Which is why, of course, they were out in force to apprehend the golliwogs. You can imagine the excitement when the call came through in the cop shop. Golliwogs on the loose! Cancel all leave! And so they swooped on the White Hart public house in ‘unfashionable’ Grays, Essex, where a contingent of 15 golliwogs were on display, some of them apparently valuable antiques. Actually, I assume they were pretty much all antiques: nobody I have heard of makes golliwogs any more – for some reason the bottom seems to have fallen out of the market.

This apprehension of the golliwogs business required no fewer than six police persons. Why? Were they worried that some of them might try to make a run for it? That there might be violent resistance from the ageing landlady or her hubby? How possibly can they justify this sheer waste of manpower? We are told, over and over again, that the police are low on numbers (although, Sir Keir, the numbers have risen quite sharply over the past four years).

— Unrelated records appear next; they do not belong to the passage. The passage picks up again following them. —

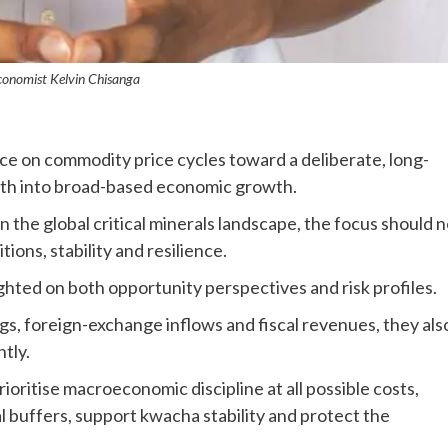
conomist Kelvin Chisanga
e on commodity price cycles toward a deliberate, long-
th into broad-based economic growth.
 the global critical minerals landscape, the focus should 
ions, stability and resilience.
hted on both opportunity perspectives and risk profiles.
s, foreign-exchange inflows and fiscal revenues, they als
tly.
oritise macroeconomic discipline at all possible costs,
al buffers, support kwacha stability and protect the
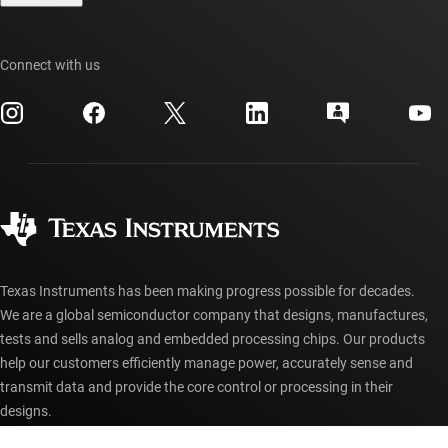
TI E2E™ design support forums
Our stories | Behind the Chip
TI API suites
Cross-reference search
Events
Connect with us
myTI company accounts
Customer support center
Investor relations
Shipping, payment & taxes
Packaging
Manufacturing
Ordering FAQs
Quality & reliability
Corporate citizenship
Authorized distributors
myTI account FAQs
Texas Instruments has been making progress possible for decades.
We are a global semiconductor company that designs, manufactures,
tests and sells analog and embedded processing chips. Our products
help our customers efficiently manage power, accurately sense and
transmit data and provide the core control or processing in their
designs.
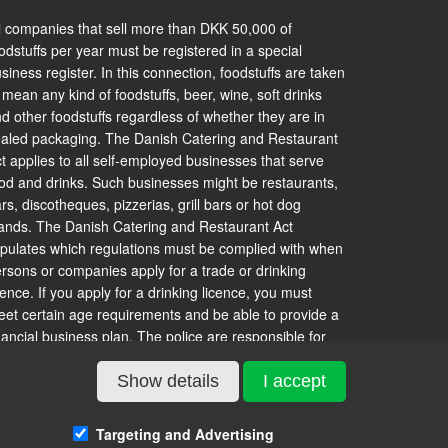
l companies that sell more than DKK 50,000 of
odstuffs per year must be registered in a special
siness register. In this connection, foodstuffs are taken
 mean any kind of foodstuffs, beer, wine, soft drinks
d other foodstuffs regardless of whether they are in
aled packaging. The Danish Catering and Restaurant
t applies to all self-employed businesses that serve
od and drinks. Such businesses might be restaurants,
rs, discotheques, pizzerias, grill bars or hot dog
ands. The Danish Catering and Restaurant Act
ipulates which regulations must be complied with when
rsons or companies apply for a trade or drinking
cence. If you apply for a drinking licence, you must
et certain age requirements and be able to provide a
nancial business plan. The police are responsible for
suing trade licences to businesses without a drinking
cence, whereas municipal authorities are responsible
Show details
I accept
r issuing drinking licences. In Copenhagen, however, it
 the municipal authority that issues trade licences. A
Targeting and Advertising
staurant can apply for a drinking licence, and the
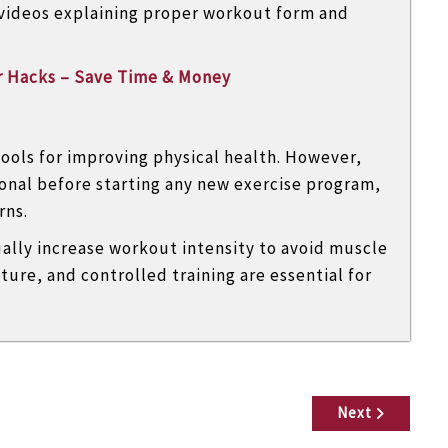
 videos explaining proper workout form and
r Hacks – Save Time & Money
tools for improving physical health. However,
onal before starting any new exercise program,
rns.
ually increase workout intensity to avoid muscle
ture, and controlled training are essential for
Next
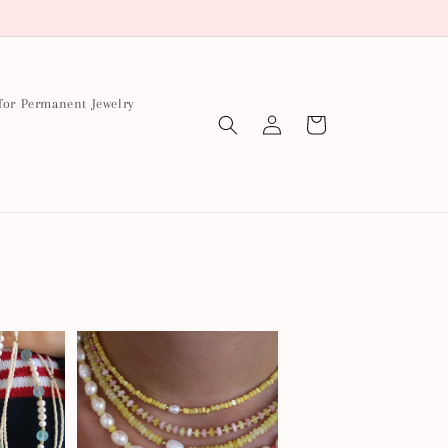
for Permanent Jewelry
Log
Cart
in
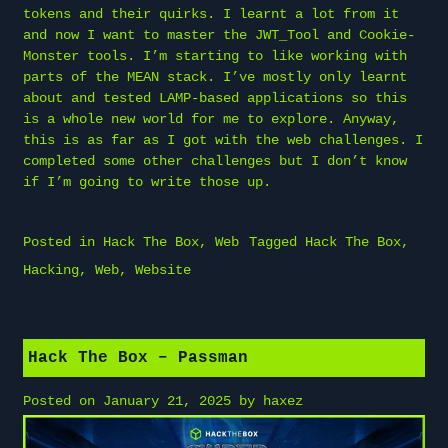
tokens and their quirks. I learnt a lot from it
and now I want to master the JWT_Tool and Cookie-
Monster tools. I’m starting to like working with
parts of the MEAN stack. I’ve mostly only learnt
about and tested LAMP-based applications so this
is a whole new world for me to explore. Anyway,
this is as far as I got with the web challenges. I
completed some other challenges but I don’t know
if I’m going to write those up.
Posted in
Hack The Box
,
Web
Tagged
Hack The Box
,
Hacking
,
Web
,
Website
Hack The Box – Passman
Posted on
January 21, 2025
by
haxez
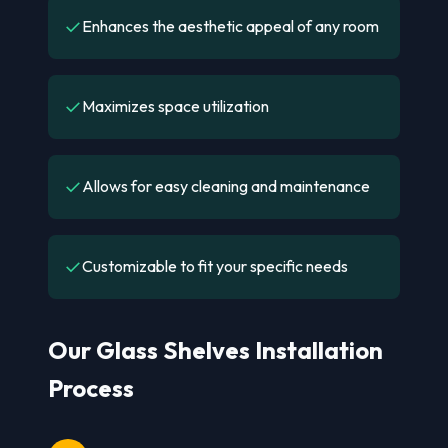
✓
Enhances the aesthetic appeal of any room
✓
Maximizes space utilization
✓
Allows for easy cleaning and maintenance
✓
Customizable to fit your specific needs
Our Glass Shelves Installation
Process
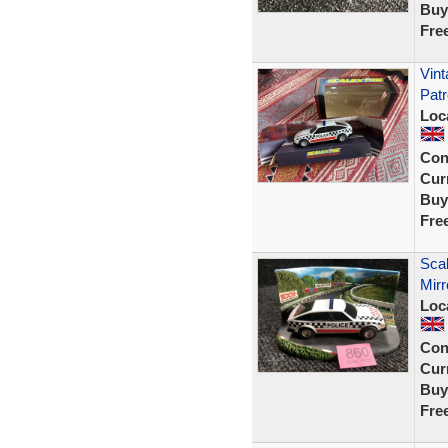
Buy
Fre
Vint
Patr
Loc
Con
Curr
Buy
Fre
Scal
Mirr
Loc
Con
Curr
Buy
Fre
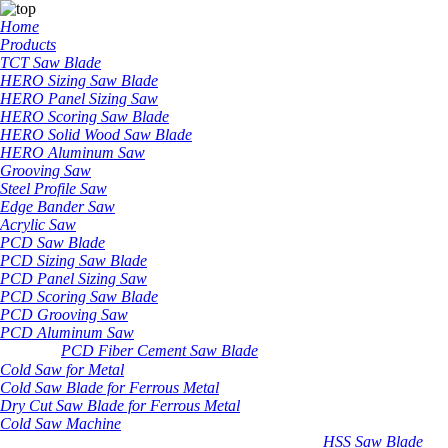
Home
Products
TCT Saw Blade
HERO Sizing Saw Blade
HERO Panel Sizing Saw
HERO Scoring Saw Blade
HERO Solid Wood Saw Blade
HERO Aluminum Saw
Grooving Saw
Steel Profile Saw
Edge Bander Saw
Acrylic Saw
PCD Saw Blade
PCD Sizing Saw Blade
PCD Panel Sizing Saw
PCD Scoring Saw Blade
PCD Grooving Saw
PCD Aluminum Saw
PCD Fiber Cement Saw Blade
Cold Saw for Metal
Cold Saw Blade for Ferrous Metal
Dry Cut Saw Blade for Ferrous Metal
Cold Saw Machine
HSS Saw Blade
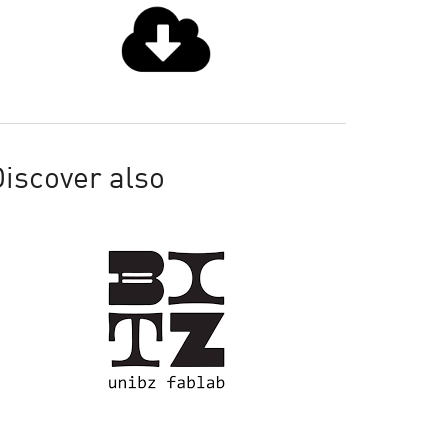
iscover also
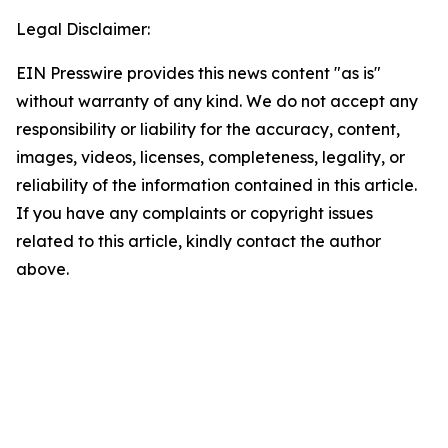
Legal Disclaimer:
EIN Presswire provides this news content "as is"
without warranty of any kind. We do not accept any
responsibility or liability for the accuracy, content,
images, videos, licenses, completeness, legality, or
reliability of the information contained in this article.
If you have any complaints or copyright issues
related to this article, kindly contact the author
above.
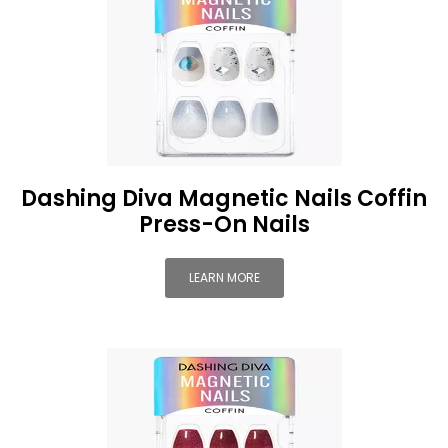
Dashing Diva Magnetic Nails Coffin
Press-On Nails
LEARN MORE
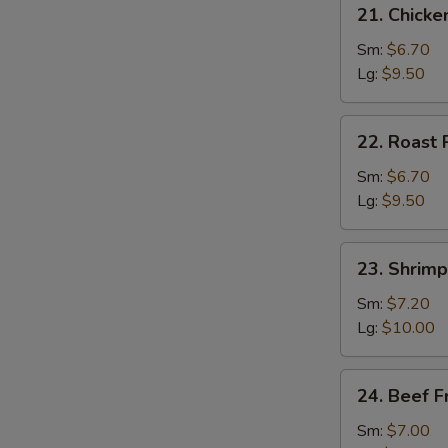
21.
21. Chicke
Chicken
Fried
Sm:
$6.70
Rice
Lg:
$9.50
22.
22. Roast 
Roast
Pork
Sm:
$6.70
Fried
Lg:
$9.50
Rice
23.
23. Shrimp
Shrimp
Fried
Sm:
$7.20
Rice
Lg:
$10.00
24.
24. Beef F
Beef
Fried
Sm:
$7.00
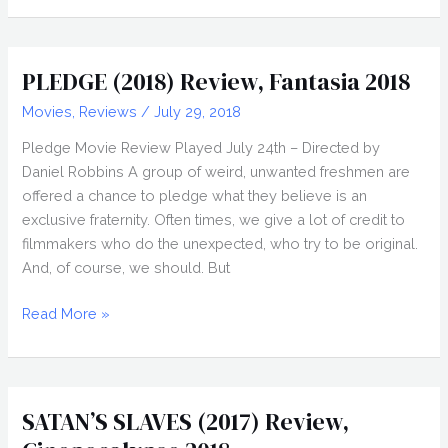
Review,
Fantasia
2018
PLEDGE (2018) Review, Fantasia 2018
Movies
,
Reviews
/
July 29, 2018
Pledge Movie Review Played July 24th – Directed by
Daniel Robbins A group of weird, unwanted freshmen are
offered a chance to pledge what they believe is an
exclusive fraternity. Often times, we give a lot of credit to
filmmakers who do the unexpected, who try to be original.
And, of course, we should. But
PLEDGE
Read More »
(2018)
Review,
Fantasia
2018
SATAN’S SLAVES (2017) Review,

And yet some halfwit in the Essex police headquarters thought that a valuable use of these scarce guardians of the law would be to hunt down a bunch of golliwogs belonging to a couple of perhaps bigoted disposition. Incidentally, the solved rate for theft from a person in Essex was 1.3 per cent in the most recent figures I’ve seen. Couldn’t a few more coppers be directed towards that kind of offence? The kind where people are seriously discommoded, rather than simply a bit miffed?

So, they swooped and in a benevolent act of manumission seized the golliwogs and took them down to the police station – where presumably they still reside. This brings me to the next question. Since when was it against the law to own a golliwog? Are the filth in Essex making up the law as they go along? Or is it more to the point that so ineffably dim-witted and progressive have they become that they could not possibly imagine that owning a golliwog was within the law?

Apparently, one customer complained to the police about the golliwogs being on display. The correct response would have been for the copper who took the call to explain, affably enough: ‘Ah yes, the things you refer to are known as golliwogs and they were once a much-loved toy for younger children back in the day. Some people still have a fondness for them. Indeed, they have, in a strange and ironic kind of way, become a kind of totem for those who resent the imposition of a po-faced sanctimony over our once-great nation. That being said, no offence was meant, I’m sure, so we’re going to do nothing about it whatsoever. There are 48,000 pubs in Britain and 47,999 have no golliwogs on display. I suggest you choose to drink in one of those.’

To her credit, the Home Secretary has reportedly gnawed the ear off the top copper in Essex – but I don’t suppose it will have any effect. In the meantime, the pub has found some more golliwogs and they are now on display.